Encoder error while trying to map dataframe row to updated row

Question

When I m trying to do the same thing in my code as mentioned below

dataframe.map(row => {
  val row1 = row.getAs[String](1)
  val make = if (row1.toLowerCase == "tesla") "S" else row1
  Row(row(0),make,row(2))
})

I have taken the above reference from here: Scala: How can I replace value in Dataframs using scala But I am getting encoder error as

Unable to find encoder for type stored in a Dataset. Primitive types (Int, S tring, etc) and Product types (case classes) are supported by importing spark.im plicits._ Support for serializing other types will be added in future releases.

Note: I am using spark 2.0!

You need to import spark.implicits._.

Yuval Itzchakov
– Yuval Itzchakov

2016-09-11 06:22:28 +00:00
Commented Sep 11, 2016 at 6:22 — Yuval Itzchakov
– Yuval Itzchakov, Commented Sep 11, 2016 at 6:22
Thanks @Yuval . but it did not work.

Advika
– Advika

2016-09-11 06:29:55 +00:00
Commented Sep 11, 2016 at 6:29 — Advika
– Advika, Commented Sep 11, 2016 at 6:29

zero323 · Accepted Answer · 2016-09-18 01:10:02Z

91

There is nothing unexpected here.

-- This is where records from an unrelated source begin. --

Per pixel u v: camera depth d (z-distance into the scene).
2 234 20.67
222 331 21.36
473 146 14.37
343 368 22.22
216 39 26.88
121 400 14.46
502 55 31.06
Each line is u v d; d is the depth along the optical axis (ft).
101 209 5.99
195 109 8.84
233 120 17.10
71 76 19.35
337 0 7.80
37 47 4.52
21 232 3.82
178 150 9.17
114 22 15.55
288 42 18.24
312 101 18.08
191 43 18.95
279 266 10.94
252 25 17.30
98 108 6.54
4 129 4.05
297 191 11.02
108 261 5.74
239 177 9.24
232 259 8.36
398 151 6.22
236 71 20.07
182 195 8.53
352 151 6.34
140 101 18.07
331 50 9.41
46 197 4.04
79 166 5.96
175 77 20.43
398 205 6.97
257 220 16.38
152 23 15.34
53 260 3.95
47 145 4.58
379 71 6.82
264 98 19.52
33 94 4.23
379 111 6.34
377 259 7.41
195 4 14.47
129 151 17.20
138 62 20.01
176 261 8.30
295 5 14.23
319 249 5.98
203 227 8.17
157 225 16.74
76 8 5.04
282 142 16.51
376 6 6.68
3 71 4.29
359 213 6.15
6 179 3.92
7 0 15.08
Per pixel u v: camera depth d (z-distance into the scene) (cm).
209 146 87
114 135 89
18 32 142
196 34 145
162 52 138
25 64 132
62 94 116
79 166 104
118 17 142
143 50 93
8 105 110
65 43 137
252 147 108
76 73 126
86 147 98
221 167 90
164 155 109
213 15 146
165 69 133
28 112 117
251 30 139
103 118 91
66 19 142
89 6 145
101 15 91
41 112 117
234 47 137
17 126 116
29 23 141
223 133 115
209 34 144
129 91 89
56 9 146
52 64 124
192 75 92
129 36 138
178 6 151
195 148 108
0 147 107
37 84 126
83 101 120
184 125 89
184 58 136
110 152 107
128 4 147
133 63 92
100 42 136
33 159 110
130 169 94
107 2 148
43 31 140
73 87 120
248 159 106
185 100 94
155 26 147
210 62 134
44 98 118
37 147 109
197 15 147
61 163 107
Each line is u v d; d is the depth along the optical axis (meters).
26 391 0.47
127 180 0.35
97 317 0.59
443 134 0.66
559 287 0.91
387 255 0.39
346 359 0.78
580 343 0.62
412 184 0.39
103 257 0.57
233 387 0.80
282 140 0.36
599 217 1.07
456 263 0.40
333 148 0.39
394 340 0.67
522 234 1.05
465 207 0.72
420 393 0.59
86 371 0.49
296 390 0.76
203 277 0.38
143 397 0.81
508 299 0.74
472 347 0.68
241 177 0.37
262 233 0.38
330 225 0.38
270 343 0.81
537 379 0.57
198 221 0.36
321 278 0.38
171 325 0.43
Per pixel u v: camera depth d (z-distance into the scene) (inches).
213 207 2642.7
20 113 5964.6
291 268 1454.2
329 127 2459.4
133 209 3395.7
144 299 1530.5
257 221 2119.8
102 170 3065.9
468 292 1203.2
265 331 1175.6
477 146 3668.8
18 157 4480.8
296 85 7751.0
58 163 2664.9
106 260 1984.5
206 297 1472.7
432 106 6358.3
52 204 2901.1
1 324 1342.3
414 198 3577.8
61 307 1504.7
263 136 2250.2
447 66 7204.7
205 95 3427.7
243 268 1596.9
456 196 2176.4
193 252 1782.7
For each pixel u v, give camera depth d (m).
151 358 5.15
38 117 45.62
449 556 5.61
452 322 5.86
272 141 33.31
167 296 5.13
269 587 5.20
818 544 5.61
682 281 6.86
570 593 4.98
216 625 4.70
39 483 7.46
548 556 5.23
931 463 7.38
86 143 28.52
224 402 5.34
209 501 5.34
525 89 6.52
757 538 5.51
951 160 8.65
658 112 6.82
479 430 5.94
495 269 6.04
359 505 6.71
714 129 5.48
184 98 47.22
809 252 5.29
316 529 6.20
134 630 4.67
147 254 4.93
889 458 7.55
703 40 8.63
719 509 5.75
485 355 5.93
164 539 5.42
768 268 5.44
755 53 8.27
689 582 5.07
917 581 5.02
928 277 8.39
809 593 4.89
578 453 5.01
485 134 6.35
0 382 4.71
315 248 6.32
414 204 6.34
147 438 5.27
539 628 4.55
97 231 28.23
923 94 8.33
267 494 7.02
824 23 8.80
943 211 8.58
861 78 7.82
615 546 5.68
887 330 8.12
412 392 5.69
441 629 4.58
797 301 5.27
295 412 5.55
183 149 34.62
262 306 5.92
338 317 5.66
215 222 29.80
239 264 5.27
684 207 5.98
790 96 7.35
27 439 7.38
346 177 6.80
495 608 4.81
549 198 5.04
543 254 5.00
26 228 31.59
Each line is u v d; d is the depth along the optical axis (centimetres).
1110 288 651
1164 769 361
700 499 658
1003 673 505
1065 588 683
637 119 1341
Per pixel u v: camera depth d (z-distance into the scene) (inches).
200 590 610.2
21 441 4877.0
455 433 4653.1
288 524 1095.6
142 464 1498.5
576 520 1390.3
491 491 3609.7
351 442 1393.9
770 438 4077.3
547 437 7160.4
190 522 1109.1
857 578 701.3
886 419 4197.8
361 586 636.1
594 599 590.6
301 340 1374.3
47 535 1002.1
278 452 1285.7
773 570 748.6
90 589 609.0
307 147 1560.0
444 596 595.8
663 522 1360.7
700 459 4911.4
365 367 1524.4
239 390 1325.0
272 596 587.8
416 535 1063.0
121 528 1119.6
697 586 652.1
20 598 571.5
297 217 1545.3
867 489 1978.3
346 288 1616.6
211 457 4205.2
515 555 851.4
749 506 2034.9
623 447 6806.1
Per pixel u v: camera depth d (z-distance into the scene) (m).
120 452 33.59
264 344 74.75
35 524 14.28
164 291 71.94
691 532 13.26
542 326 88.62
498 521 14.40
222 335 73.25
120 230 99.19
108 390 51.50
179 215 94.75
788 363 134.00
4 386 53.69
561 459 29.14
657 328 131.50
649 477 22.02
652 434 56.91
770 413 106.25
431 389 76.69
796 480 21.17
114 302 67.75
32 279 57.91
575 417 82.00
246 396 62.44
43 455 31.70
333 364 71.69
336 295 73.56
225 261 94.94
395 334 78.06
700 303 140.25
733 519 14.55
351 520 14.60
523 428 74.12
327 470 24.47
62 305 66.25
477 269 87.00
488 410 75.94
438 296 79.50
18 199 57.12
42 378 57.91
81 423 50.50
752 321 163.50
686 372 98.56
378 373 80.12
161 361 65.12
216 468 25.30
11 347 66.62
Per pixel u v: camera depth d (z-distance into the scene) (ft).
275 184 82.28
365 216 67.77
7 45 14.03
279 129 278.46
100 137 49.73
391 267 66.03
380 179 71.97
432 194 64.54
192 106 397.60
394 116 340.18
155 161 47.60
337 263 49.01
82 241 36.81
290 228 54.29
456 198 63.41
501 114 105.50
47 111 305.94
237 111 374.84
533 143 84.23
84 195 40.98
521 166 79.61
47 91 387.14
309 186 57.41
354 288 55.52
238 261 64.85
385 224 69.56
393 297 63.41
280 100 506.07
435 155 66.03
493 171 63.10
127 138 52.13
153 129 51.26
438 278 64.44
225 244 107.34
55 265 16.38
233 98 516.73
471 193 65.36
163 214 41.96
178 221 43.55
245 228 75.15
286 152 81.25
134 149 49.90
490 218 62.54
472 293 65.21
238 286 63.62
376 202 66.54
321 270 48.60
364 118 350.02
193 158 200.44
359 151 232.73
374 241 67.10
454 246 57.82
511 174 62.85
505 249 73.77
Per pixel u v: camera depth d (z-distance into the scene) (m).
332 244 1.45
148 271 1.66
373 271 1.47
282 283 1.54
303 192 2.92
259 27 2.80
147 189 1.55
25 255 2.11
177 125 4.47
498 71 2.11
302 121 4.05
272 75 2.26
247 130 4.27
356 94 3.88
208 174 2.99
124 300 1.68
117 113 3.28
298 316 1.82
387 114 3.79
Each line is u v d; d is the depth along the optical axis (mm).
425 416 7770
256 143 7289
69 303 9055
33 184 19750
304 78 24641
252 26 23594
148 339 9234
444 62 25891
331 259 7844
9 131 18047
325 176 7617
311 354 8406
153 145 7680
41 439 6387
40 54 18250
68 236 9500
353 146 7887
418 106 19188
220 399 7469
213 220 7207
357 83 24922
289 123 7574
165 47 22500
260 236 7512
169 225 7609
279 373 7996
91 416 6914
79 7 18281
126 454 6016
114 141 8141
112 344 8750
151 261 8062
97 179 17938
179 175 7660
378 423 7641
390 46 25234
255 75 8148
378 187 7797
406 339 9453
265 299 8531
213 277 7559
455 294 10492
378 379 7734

You're trying to use code which has been written with Spark 1.x and is no longer supported in Spark 2.0:

in 1.x DataFrame.map is ((Row) ⇒ T)(ClassTag[T]) ⇒ RDD[T]
in 2.x Dataset[Row].map is ((Row) ⇒ T)(Encoder[T]) ⇒ Dataset[T]

To be honest it didn't make much sense in 1.x either. Independent of version you can simply use DataFrame API:

import org.apache.spark.sql.functions.{when, lower}

val df = Seq(
  (2012, "Tesla", "S"), (1997, "Ford", "E350"),
  (2015, "Chevy", "Volt")
).toDF("year", "make", "model")

df.withColumn("make", when(lower($"make") === "tesla", "S").otherwise($"make"))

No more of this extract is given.